- [Problem description]:
Reproduce exactly the lines below from the one containing "how much local" through the one containing "the compute resource's filesystem.", including both, and nothing else.

[Data excerpts]
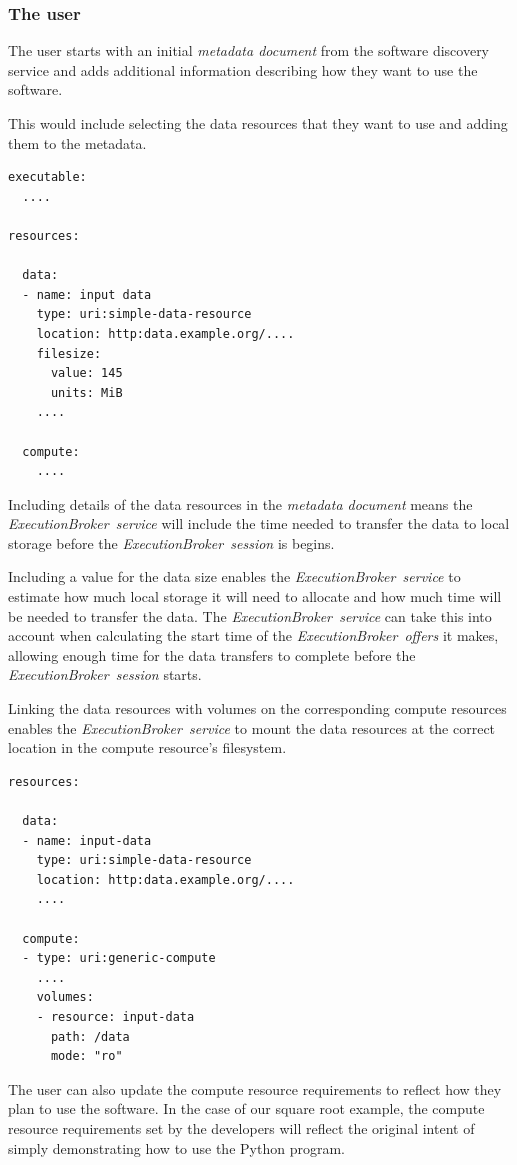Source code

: \documentclass[11pt,a4paper]{ivoa}
\newcommand{\execbrokerservice}[1] {\textit{ExecutionBroker~service#1}}
\newcommand{\execoffer}[1] {\textit{ExecutionBroker~offer#1}}
\newcommand{\execsession}[1] {\textit{ExecutionBroker~session#1}}
\newcommand{\metadoc} [1]{\textit{metadata document#1}}
\newcommand{\pythonprogram} {Python program}
\begin{document}
\subsubsection{The user}
\label{software-user}

The user starts with an initial \metadoc{} from the
software discovery service and adds additional information describing how they
want to use the software.

This would include selecting the data resources that they want to use
and adding them to the metadata.

\begin{lstlisting}[]
executable:
  ....

resources:

  data:
  - name: input data
    type: uri:simple-data-resource
    location: http:data.example.org/....
    filesize:
      value: 145
      units: MiB
    ....

  compute:
    ....
\end{lstlisting}

Including details of the data resources in the \metadoc{} means the \execbrokerservice{}
will include the time needed to transfer the data to local storage before the
\execsession{} is begins.

Including a value for the data size enables the \execbrokerservice{} to estimate
how much local storage it will need to allocate
and how much time will be needed to transfer the data.
The \execbrokerservice{} can take this into account when calculating the start time of
the \execoffer{s} it makes, allowing enough time for the data transfers to complete
before the \execsession{} starts.

Linking the data resources with volumes on the corresponding compute resources enables
the \execbrokerservice{} to mount the data resources at the correct location in
the compute resource's filesystem.

\begin{lstlisting}[]
resources:

  data:
  - name: input-data
    type: uri:simple-data-resource
    location: http:data.example.org/....
    ....

  compute:
  - type: uri:generic-compute
    ....
    volumes:
    - resource: input-data
      path: /data
      mode: "ro"

\end{lstlisting}

The user can also update the compute resource requirements to reflect how they plan
to use the software.
In the case of our square root example, the compute resource requirements set by the
developers will reflect the original intent of simply demonstrating how to use the
\pythonprogram{}.
\end{document}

- [Written response]:
how much local storage it will need to allocate
and how much time will be needed to transfer the data.
The \execbrokerservice{} can take this into account when calculating the start time of
the \execoffer{s} it makes, allowing enough time for the data transfers to complete
before the \execsession{} starts.

Linking the data resources with volumes on the corresponding compute resources enables
the \execbrokerservice{} to mount the data resources at the correct location in
the compute resource's filesystem.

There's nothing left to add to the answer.